PROBLEM TO WORK ON: Would you repeat each line below precisely as it stands?
※
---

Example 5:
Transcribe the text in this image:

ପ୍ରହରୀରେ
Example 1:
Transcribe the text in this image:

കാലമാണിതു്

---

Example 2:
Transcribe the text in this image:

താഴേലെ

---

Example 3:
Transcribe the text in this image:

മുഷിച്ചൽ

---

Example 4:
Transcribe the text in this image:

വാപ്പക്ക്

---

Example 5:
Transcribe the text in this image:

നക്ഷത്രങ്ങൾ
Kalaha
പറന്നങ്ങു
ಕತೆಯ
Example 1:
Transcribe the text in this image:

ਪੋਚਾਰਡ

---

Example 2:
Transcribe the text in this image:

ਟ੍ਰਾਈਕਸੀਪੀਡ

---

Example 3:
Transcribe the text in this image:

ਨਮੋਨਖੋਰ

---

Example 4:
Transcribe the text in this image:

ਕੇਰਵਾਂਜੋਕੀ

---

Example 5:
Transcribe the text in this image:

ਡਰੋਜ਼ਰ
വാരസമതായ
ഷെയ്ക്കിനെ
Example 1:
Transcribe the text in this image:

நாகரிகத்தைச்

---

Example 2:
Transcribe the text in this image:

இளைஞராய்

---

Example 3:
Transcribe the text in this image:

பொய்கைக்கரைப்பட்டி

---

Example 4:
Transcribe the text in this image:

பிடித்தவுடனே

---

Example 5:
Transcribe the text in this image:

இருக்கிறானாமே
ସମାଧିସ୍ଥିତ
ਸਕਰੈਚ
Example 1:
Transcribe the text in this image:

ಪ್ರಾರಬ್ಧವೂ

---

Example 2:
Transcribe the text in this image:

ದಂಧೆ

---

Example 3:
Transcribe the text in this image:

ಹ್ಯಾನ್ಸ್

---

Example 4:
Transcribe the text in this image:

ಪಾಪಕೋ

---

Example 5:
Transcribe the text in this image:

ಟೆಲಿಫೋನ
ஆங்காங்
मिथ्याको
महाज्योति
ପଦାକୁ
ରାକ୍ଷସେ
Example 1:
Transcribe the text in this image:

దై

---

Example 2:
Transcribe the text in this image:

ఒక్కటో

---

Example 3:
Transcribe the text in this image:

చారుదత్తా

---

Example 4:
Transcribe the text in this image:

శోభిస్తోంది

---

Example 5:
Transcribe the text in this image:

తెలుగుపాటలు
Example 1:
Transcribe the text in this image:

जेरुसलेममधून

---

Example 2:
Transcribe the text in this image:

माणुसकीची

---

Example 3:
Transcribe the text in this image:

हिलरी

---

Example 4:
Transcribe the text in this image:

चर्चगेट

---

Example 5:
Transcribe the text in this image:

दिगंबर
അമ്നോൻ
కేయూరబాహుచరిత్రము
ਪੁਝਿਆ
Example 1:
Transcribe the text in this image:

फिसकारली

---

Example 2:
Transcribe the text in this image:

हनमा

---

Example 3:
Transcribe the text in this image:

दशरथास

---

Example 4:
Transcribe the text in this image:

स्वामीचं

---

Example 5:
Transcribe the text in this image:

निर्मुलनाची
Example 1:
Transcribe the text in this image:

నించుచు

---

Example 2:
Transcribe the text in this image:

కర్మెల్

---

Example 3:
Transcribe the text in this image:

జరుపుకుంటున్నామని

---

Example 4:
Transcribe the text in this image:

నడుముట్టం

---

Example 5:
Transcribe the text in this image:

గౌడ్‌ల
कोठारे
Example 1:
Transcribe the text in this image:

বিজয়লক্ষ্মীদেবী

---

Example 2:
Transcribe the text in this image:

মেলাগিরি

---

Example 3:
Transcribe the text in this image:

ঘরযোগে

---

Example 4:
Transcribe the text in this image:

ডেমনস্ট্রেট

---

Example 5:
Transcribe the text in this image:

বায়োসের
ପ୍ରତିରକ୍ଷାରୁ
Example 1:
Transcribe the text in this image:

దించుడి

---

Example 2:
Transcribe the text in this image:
※
WRITTEN ANSWER:
---

Example 5:
Transcribe the text in this image:

ପ୍ରହରୀରେ
Example 1:
Transcribe the text in this image:

കാലമാണിതു്

---

Example 2:
Transcribe the text in this image:

താഴേലെ

---

Example 3:
Transcribe the text in this image:

മുഷിച്ചൽ

---

Example 4:
Transcribe the text in this image:

വാപ്പക്ക്

---

Example 5:
Transcribe the text in this image:

നക്ഷത്രങ്ങൾ
Kalaha
പറന്നങ്ങു
ಕತೆಯ
Example 1:
Transcribe the text in this image:

ਪੋਚਾਰਡ

---

Example 2:
Transcribe the text in this image:

ਟ੍ਰਾਈਕਸੀਪੀਡ

---

Example 3:
Transcribe the text in this image:

ਨਮੋਨਖੋਰ

---

Example 4:
Transcribe the text in this image:

ਕੇਰਵਾਂਜੋਕੀ

---

Example 5:
Transcribe the text in this image:

ਡਰੋਜ਼ਰ
വാരസമതായ
ഷെയ്ക്കിനെ
Example 1:
Transcribe the text in this image:

நாகரிகத்தைச்

---

Example 2:
Transcribe the text in this image:

இளைஞராய்

---

Example 3:
Transcribe the text in this image:

பொய்கைக்கரைப்பட்டி

---

Example 4:
Transcribe the text in this image:

பிடித்தவுடனே

---

Example 5:
Transcribe the text in this image:

இருக்கிறானாமே
ସମାଧିସ୍ଥିତ
ਸਕਰੈਚ
Example 1:
Transcribe the text in this image:

ಪ್ರಾರಬ್ಧವೂ

---

Example 2:
Transcribe the text in this image:

ದಂಧೆ

---

Example 3:
Transcribe the text in this image:

ಹ್ಯಾನ್ಸ್

---

Example 4:
Transcribe the text in this image:

ಪಾಪಕೋ

---

Example 5:
Transcribe the text in this image:

ಟೆಲಿಫೋನ
ஆங்காங்
मिथ्याको
महाज्योति
ପଦାକୁ
ରାକ୍ଷସେ
Example 1:
Transcribe the text in this image:

దై

---

Example 2:
Transcribe the text in this image:

ఒక్కటో

---

Example 3:
Transcribe the text in this image:

చారుదత్తా

---

Example 4:
Transcribe the text in this image:

శోభిస్తోంది

---

Example 5:
Transcribe the text in this image:

తెలుగుపాటలు
Example 1:
Transcribe the text in this image:

जेरुसलेममधून

---

Example 2:
Transcribe the text in this image:

माणुसकीची

---

Example 3:
Transcribe the text in this image:

हिलरी

---

Example 4:
Transcribe the text in this image:

चर्चगेट

---

Example 5:
Transcribe the text in this image:

दिगंबर
അമ്നോൻ
కేయూరబాహుచరిత్రము
ਪੁਝਿਆ
Example 1:
Transcribe the text in this image:

फिसकारली

---

Example 2:
Transcribe the text in this image:

हनमा

---

Example 3:
Transcribe the text in this image:

दशरथास

---

Example 4:
Transcribe the text in this image:

स्वामीचं

---

Example 5:
Transcribe the text in this image:

निर्मुलनाची
Example 1:
Transcribe the text in this image:

నించుచు

---

Example 2:
Transcribe the text in this image:

కర్మెల్

---

Example 3:
Transcribe the text in this image:

జరుపుకుంటున్నామని

---

Example 4:
Transcribe the text in this image:

నడుముట్టం

---

Example 5:
Transcribe the text in this image:

గౌడ్‌ల
कोठारे
Example 1:
Transcribe the text in this image:

বিজয়লক্ষ্মীদেবী

---

Example 2:
Transcribe the text in this image:

মেলাগিরি

---

Example 3:
Transcribe the text in this image:

ঘরযোগে

---

Example 4:
Transcribe the text in this image:

ডেমনস্ট্রেট

---

Example 5:
Transcribe the text in this image:

বায়োসের
ପ୍ରତିରକ୍ଷାରୁ
Example 1:
Transcribe the text in this image:

దించుడి

---

Example 2:
Transcribe the text in this image:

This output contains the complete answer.